Sto preparando una valigia per ogni porta che la mia terra mi chiude. Fare della mia passione una professione è praticamente impossibile qui in Basilicata, ma non ho mai disprezzato nessun lavoro e sono pronta ad imparare altri 10 mestieri pur di restare qui

Crede che riuscirà ad affermarsi e a trovare spazio nella sua passione per la musica facendola diventare un lavoro?

«Certo che sì».

Se potesse fare una richiesta a chi ci governa – sia a livello regionale che nazionale – cosa gli chiederebbe di cambiare nelle politiche per il lavoro e il welfare?

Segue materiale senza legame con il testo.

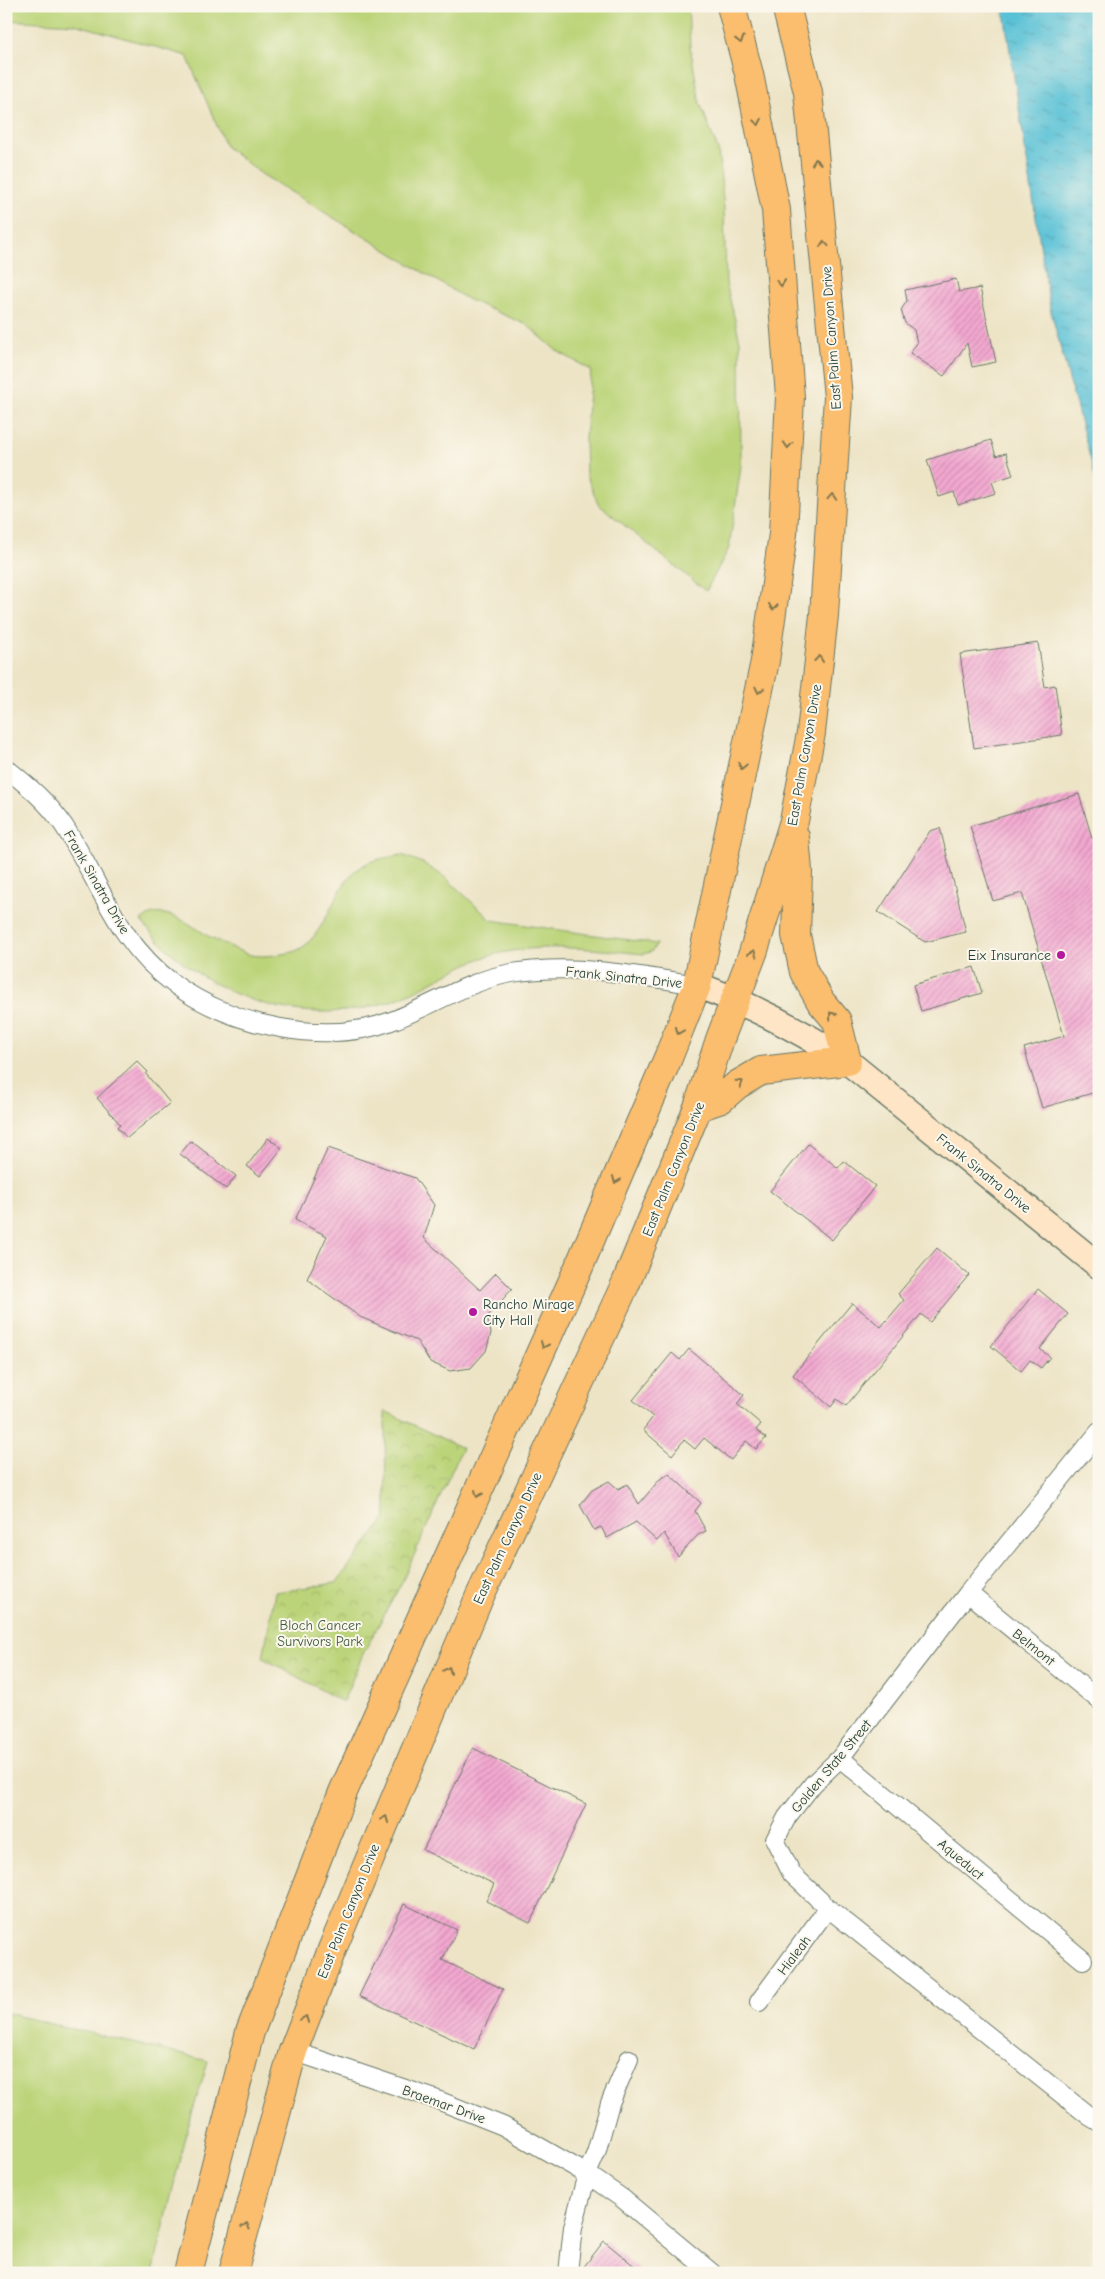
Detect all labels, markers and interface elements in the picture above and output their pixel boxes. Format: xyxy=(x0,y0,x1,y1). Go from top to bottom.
one-way arrow xyxy=(734,36,745,45)
one-way arrow xyxy=(752,118,763,127)
one-way arrow xyxy=(811,157,822,165)
one-way arrow xyxy=(819,240,830,248)
street label: East Palm Canyon Drive xyxy=(818,266,845,410)
one-way arrow xyxy=(776,279,787,287)
one-way arrow xyxy=(782,441,793,449)
one-way arrow xyxy=(826,493,837,501)
one-way arrow xyxy=(768,602,778,611)
one-way arrow xyxy=(813,655,824,663)
street label: East Palm Canyon Drive xyxy=(784,683,825,827)
one-way arrow xyxy=(754,685,765,694)
one-way arrow xyxy=(737,762,748,771)
street label: Frank Sinatra Drive xyxy=(60,827,133,937)
place label: Eix Insurance xyxy=(968,947,1051,964)
marker: Eix Insurance xyxy=(1055,949,1067,961)
one-way arrow xyxy=(747,950,757,958)
street label: Frank Sinatra Drive xyxy=(565,963,683,992)
one-way arrow xyxy=(829,1012,837,1021)
one-way arrow xyxy=(675,1026,686,1035)
one-way arrow xyxy=(735,1080,744,1090)
street label: East Palm Canyon Drive xyxy=(639,1099,708,1239)
street label: Frank Sinatra Drive xyxy=(933,1130,1034,1217)
one-way arrow xyxy=(612,1175,622,1184)
place label: Rancho Mirage City Hall xyxy=(483,1296,574,1329)
marker: Rancho Mirage City Hall xyxy=(467,1306,479,1318)
one-way arrow xyxy=(540,1340,550,1349)
street label: East Palm Canyon Drive xyxy=(469,1470,545,1607)
one-way arrow xyxy=(473,1489,484,1498)
park label: Bloch Cancer Survivors Park xyxy=(277,1617,363,1650)
street label: Belmont xyxy=(1009,1625,1059,1670)
one-way arrow xyxy=(442,1666,453,1675)
street label: Golden State Street xyxy=(788,1716,876,1816)
one-way arrow xyxy=(379,1816,389,1824)
street label: Aqueduct xyxy=(934,1835,988,1884)
street label: East Palm Canyon Drive xyxy=(314,1841,383,1981)
street label: Hialeah xyxy=(774,1932,815,1979)
one-way arrow xyxy=(299,2015,309,2024)
street label: Braemar Drive xyxy=(400,2082,488,2127)
one-way arrow xyxy=(240,2221,251,2230)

«In questo momento ho una richiesta ben specifica ossia di abolire l’uso dei voucher e dare pari dignità ad ogni lavoro. C’è la necessità di un cambiamento e questo può accadere soltanto se a noi giovani viene data l’opportunità di lavorare nel rispetto dei nostri diritti. Nessuno può fare bene il proprio lavoro e adempiere ai doveri richiesti se dapprima non viene rispettato come lavoratore».